Records from a collection
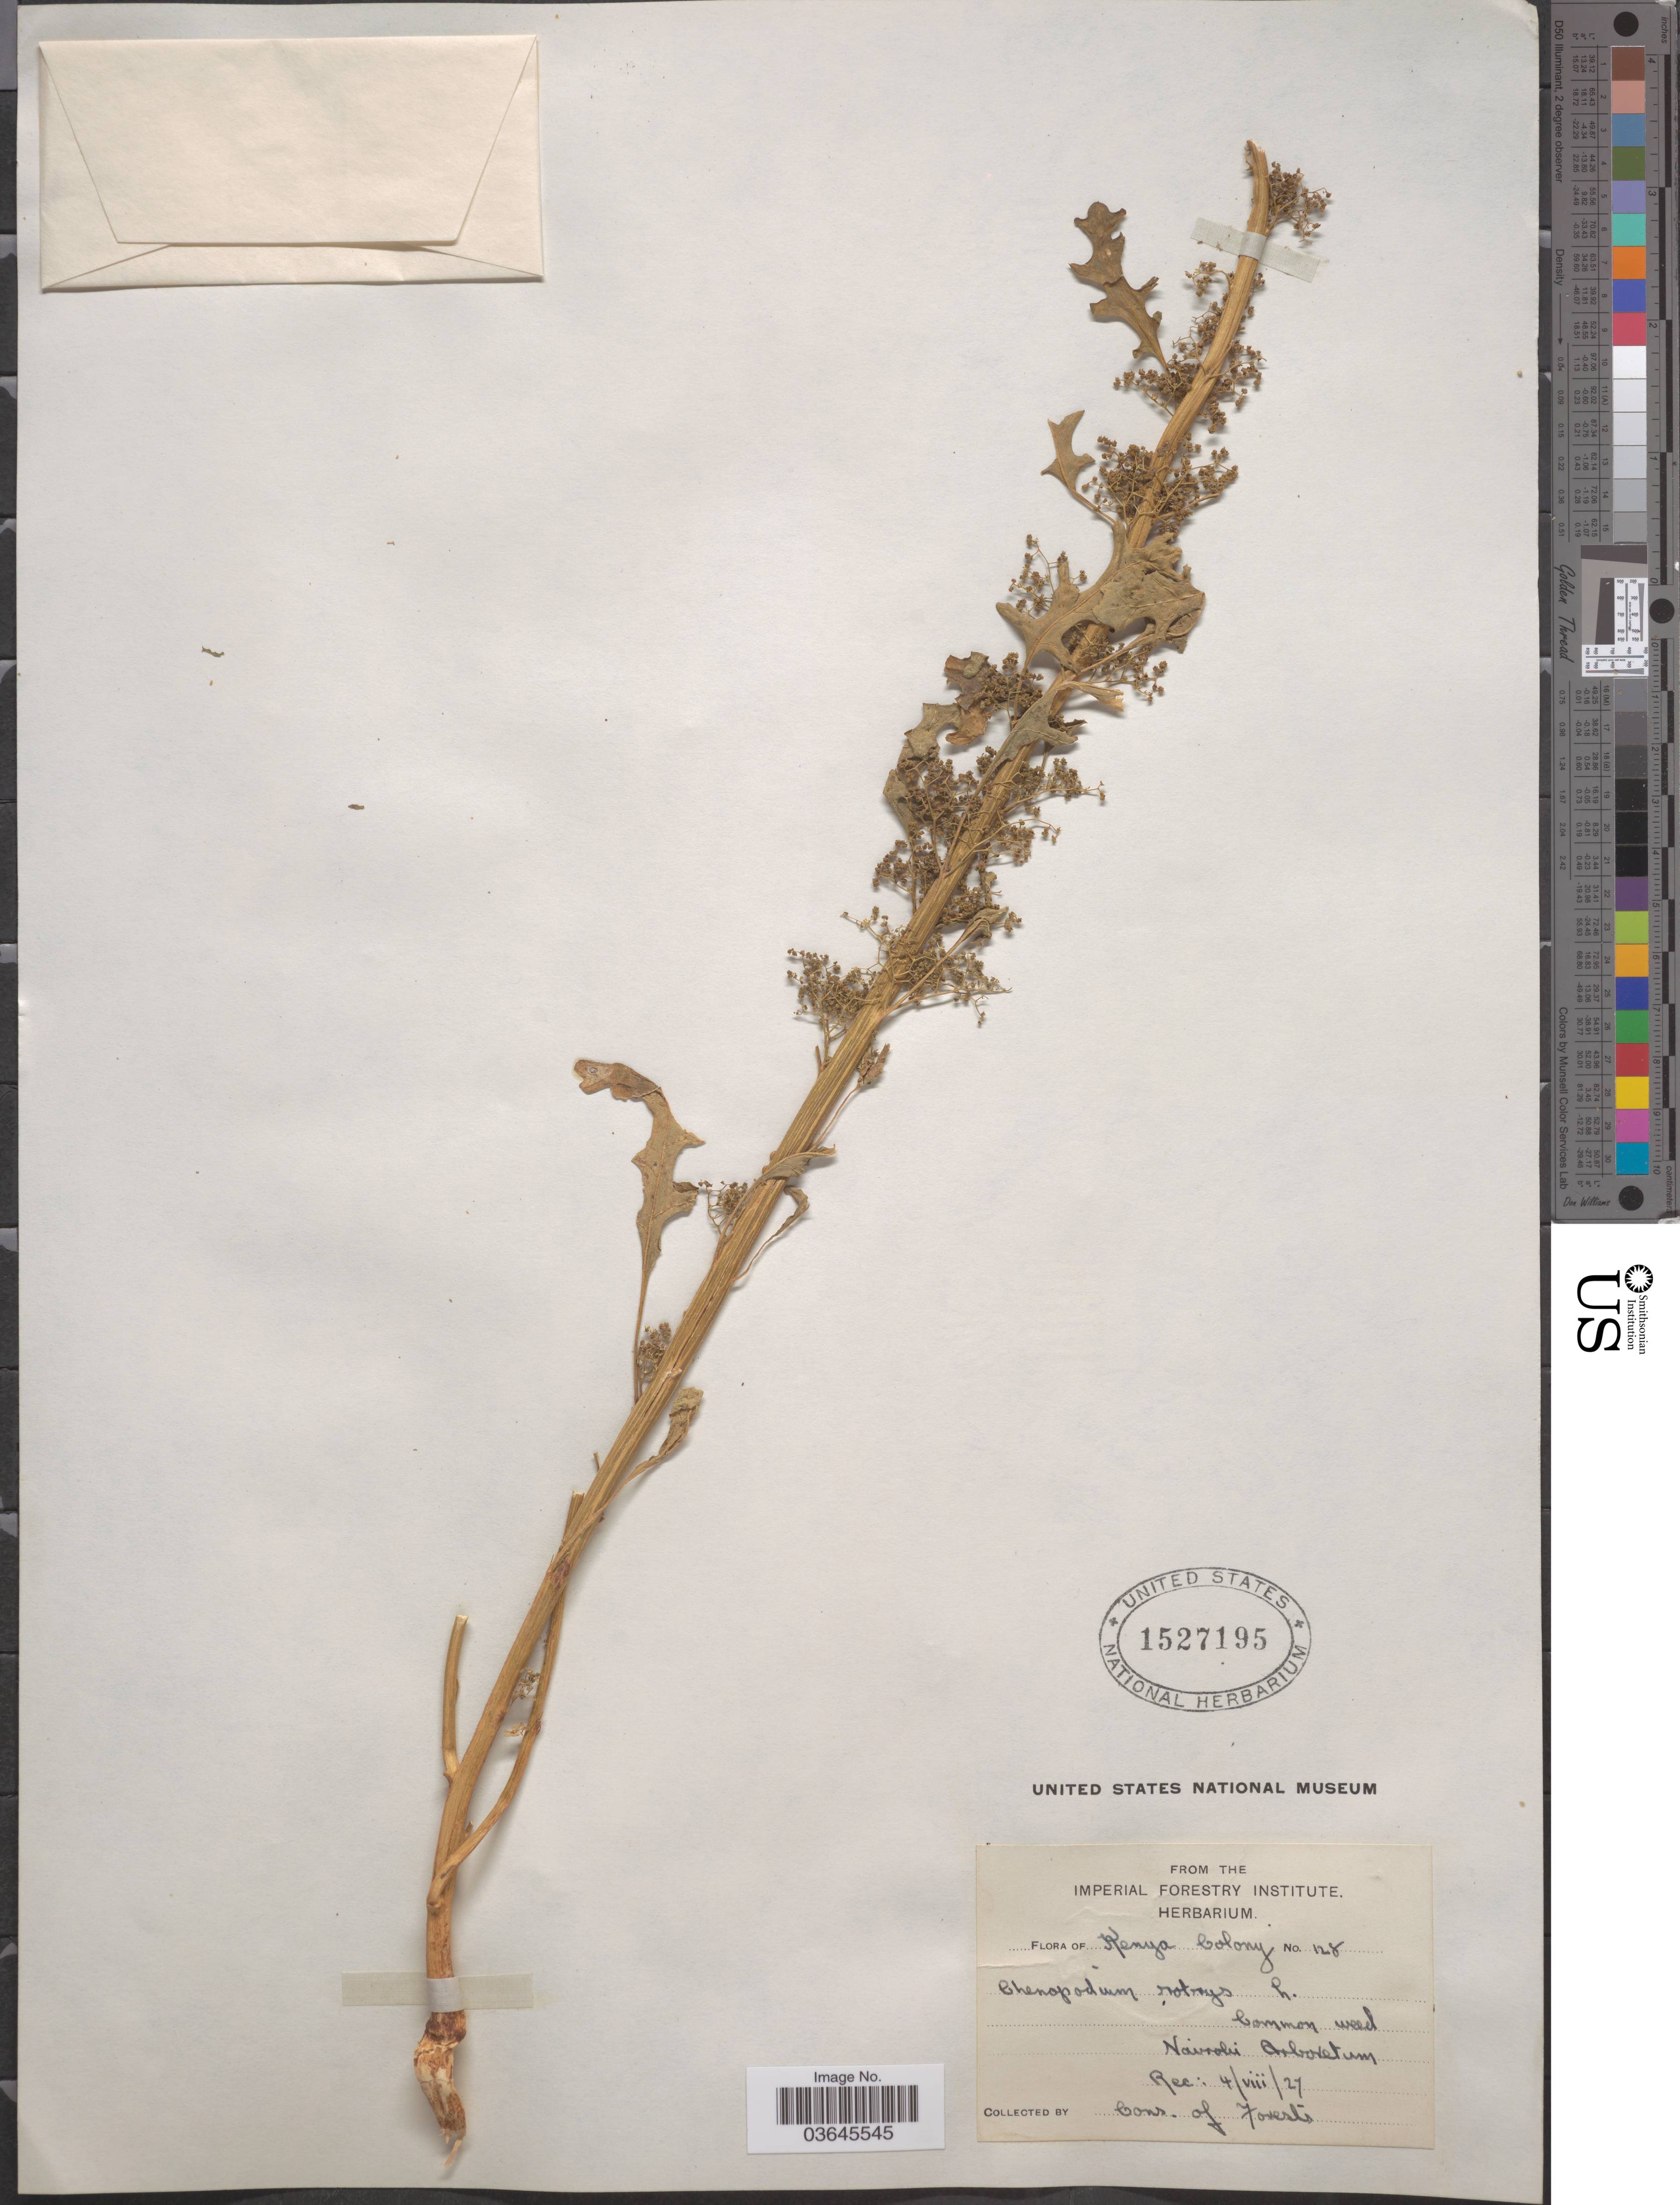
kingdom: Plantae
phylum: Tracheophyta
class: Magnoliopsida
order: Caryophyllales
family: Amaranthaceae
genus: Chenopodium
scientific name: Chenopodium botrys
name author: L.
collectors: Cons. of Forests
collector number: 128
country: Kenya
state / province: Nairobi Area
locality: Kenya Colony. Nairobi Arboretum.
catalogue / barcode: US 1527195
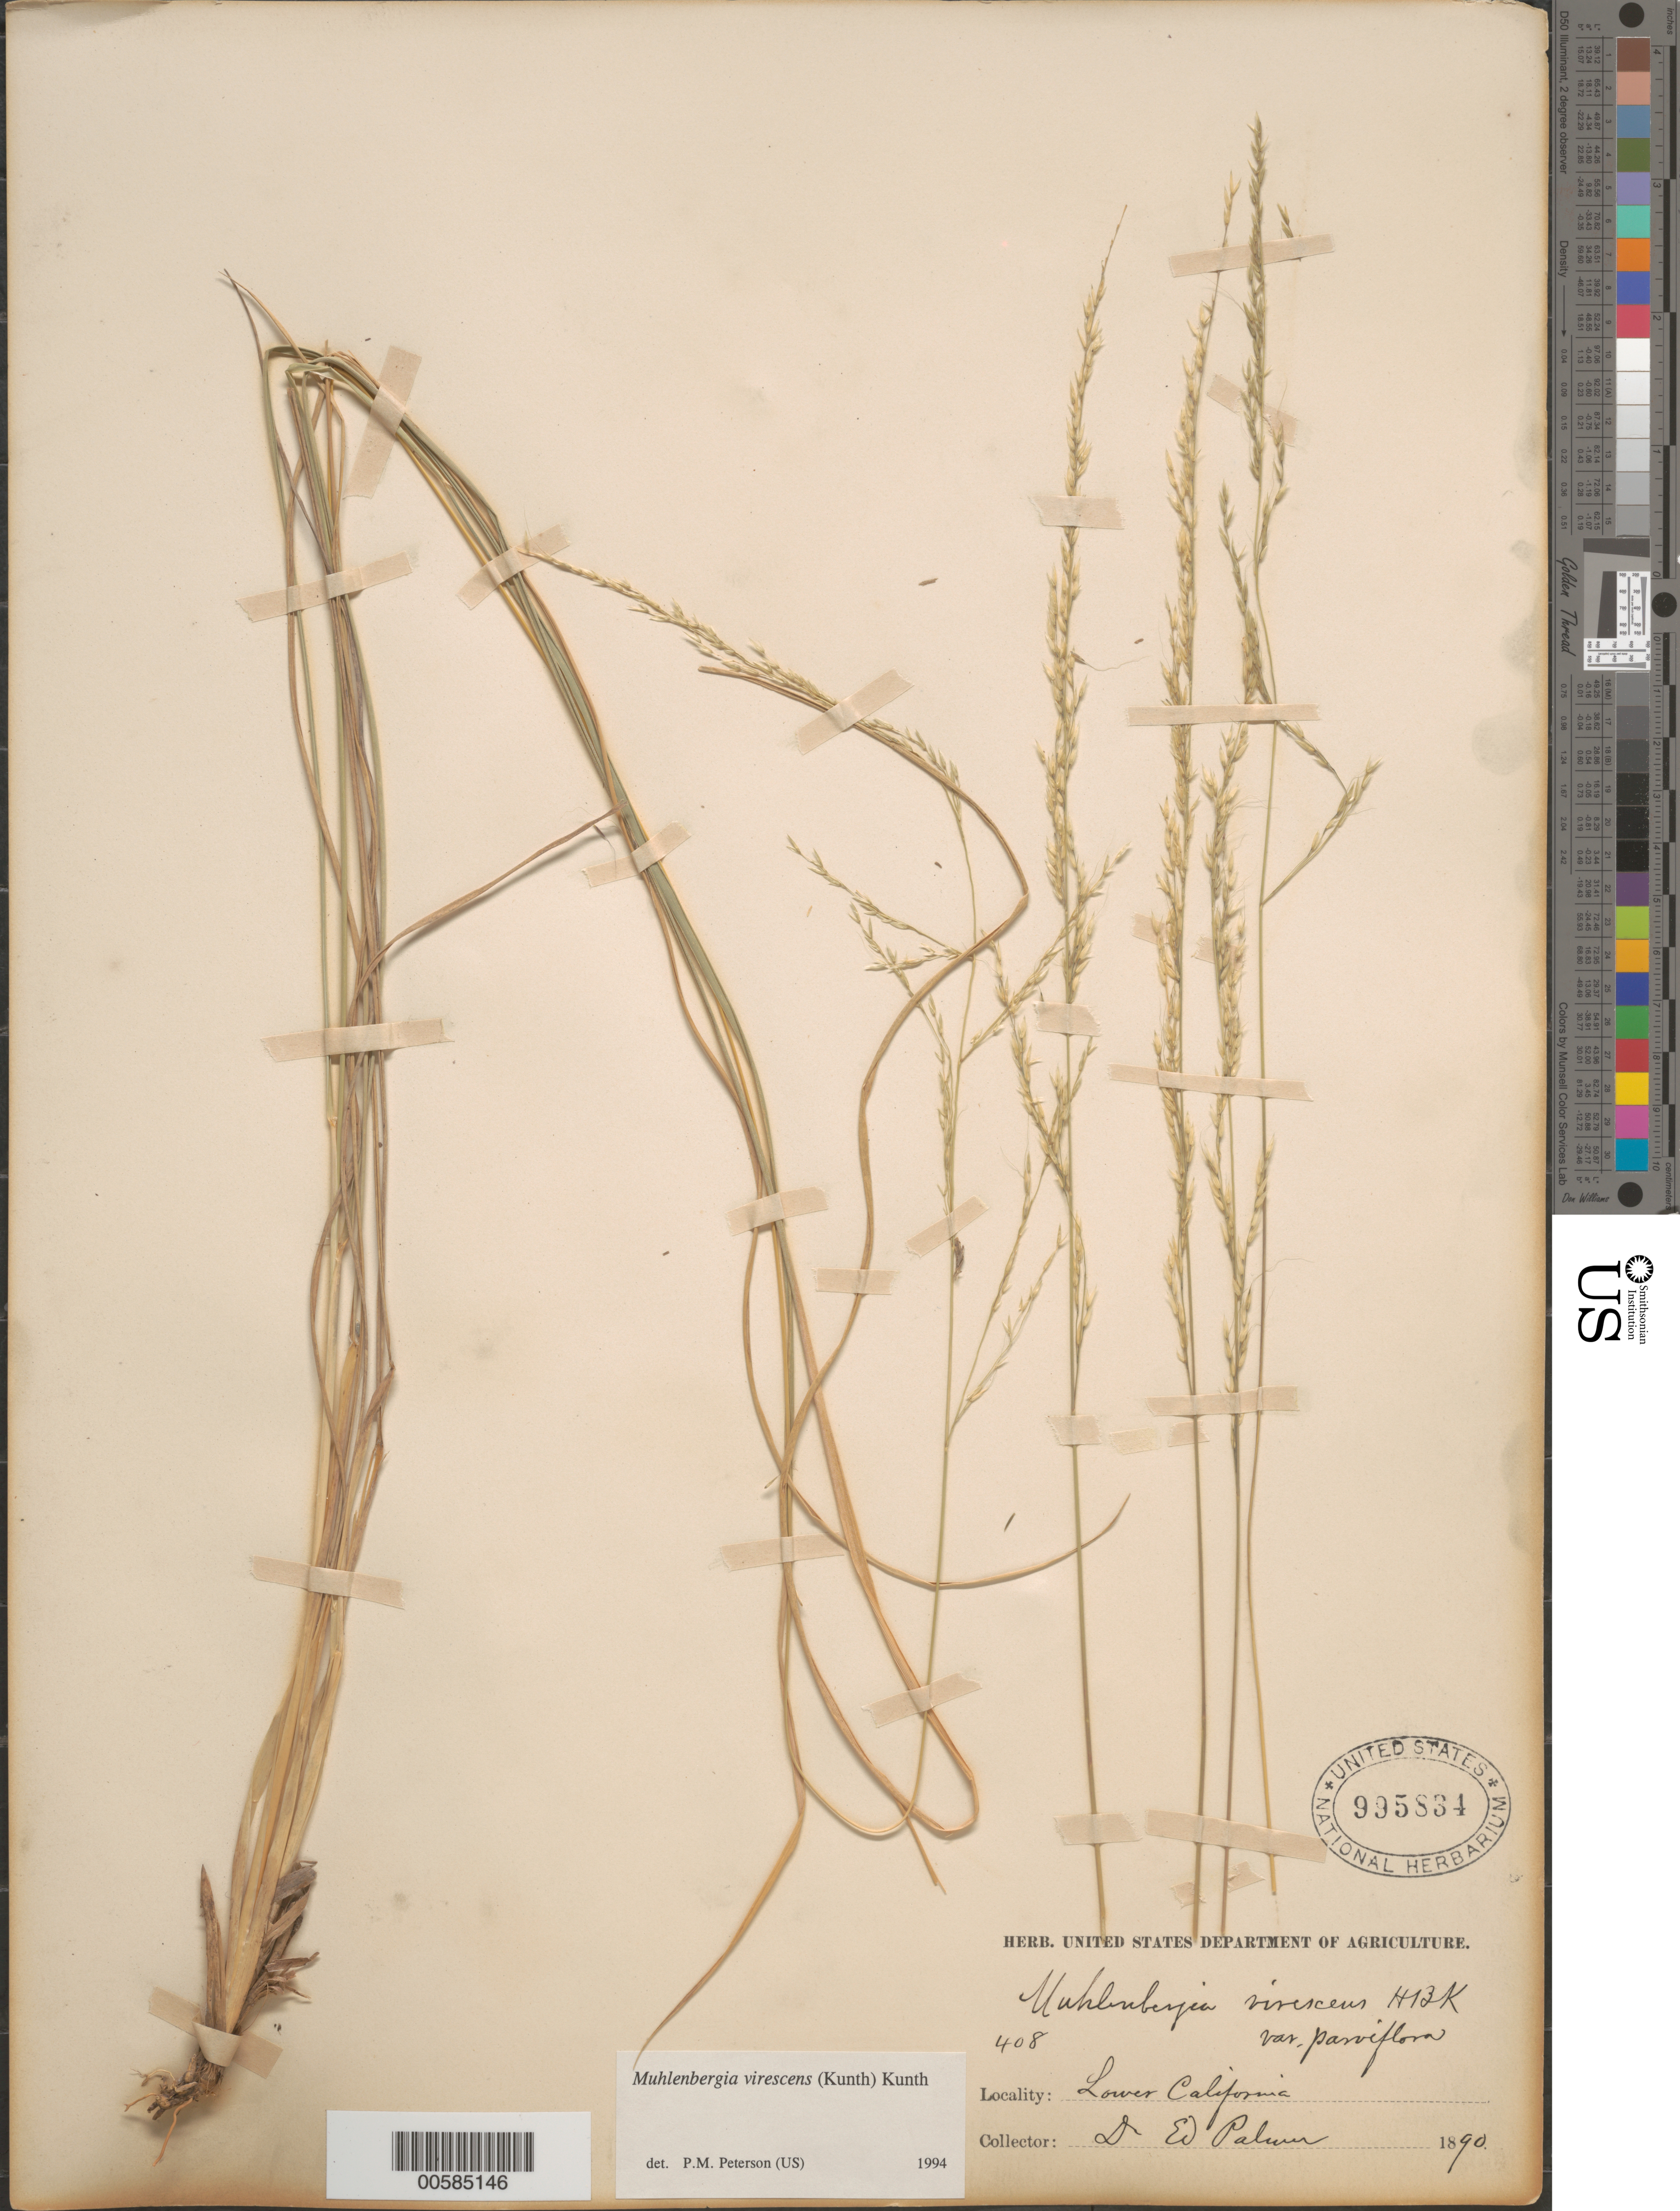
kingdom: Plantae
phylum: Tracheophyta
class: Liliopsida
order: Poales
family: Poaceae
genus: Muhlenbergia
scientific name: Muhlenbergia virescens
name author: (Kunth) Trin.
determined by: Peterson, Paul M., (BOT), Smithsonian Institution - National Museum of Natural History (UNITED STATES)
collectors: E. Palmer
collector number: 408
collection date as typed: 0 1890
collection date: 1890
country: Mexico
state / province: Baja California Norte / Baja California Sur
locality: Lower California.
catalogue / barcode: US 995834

*Given task*.
Please reproduce every line of the material above word for word, leaving out the pictures.

*Right answer*.
kingdom: Plantae
phylum: Tracheophyta
class: Magnoliopsida
order: Caryophyllales
family: Amaranthaceae
genus: Chenopodium
scientific name: Chenopodium botrys
name author: L.
collectors: Cons. of Forests
collector number: 128
country: Kenya
state / province: Nairobi Area
locality: Kenya Colony. Nairobi Arboretum.
catalogue / barcode: US 1527195
kingdom: Plantae
phylum: Tracheophyta
class: Liliopsida
order: Poales
family: Poaceae
genus: Muhlenbergia
scientific name: Muhlenbergia virescens
name author: (Kunth) Trin.
determined by: Peterson, Paul M., (BOT), Smithsonian Institution - National Museum of Natural History (UNITED STATES)
collectors: E. Palmer
collector number: 408
collection date as typed: 0 1890
collection date: 1890
country: Mexico
state / province: Baja California Norte / Baja California Sur
locality: Lower California.
catalogue / barcode: US 995834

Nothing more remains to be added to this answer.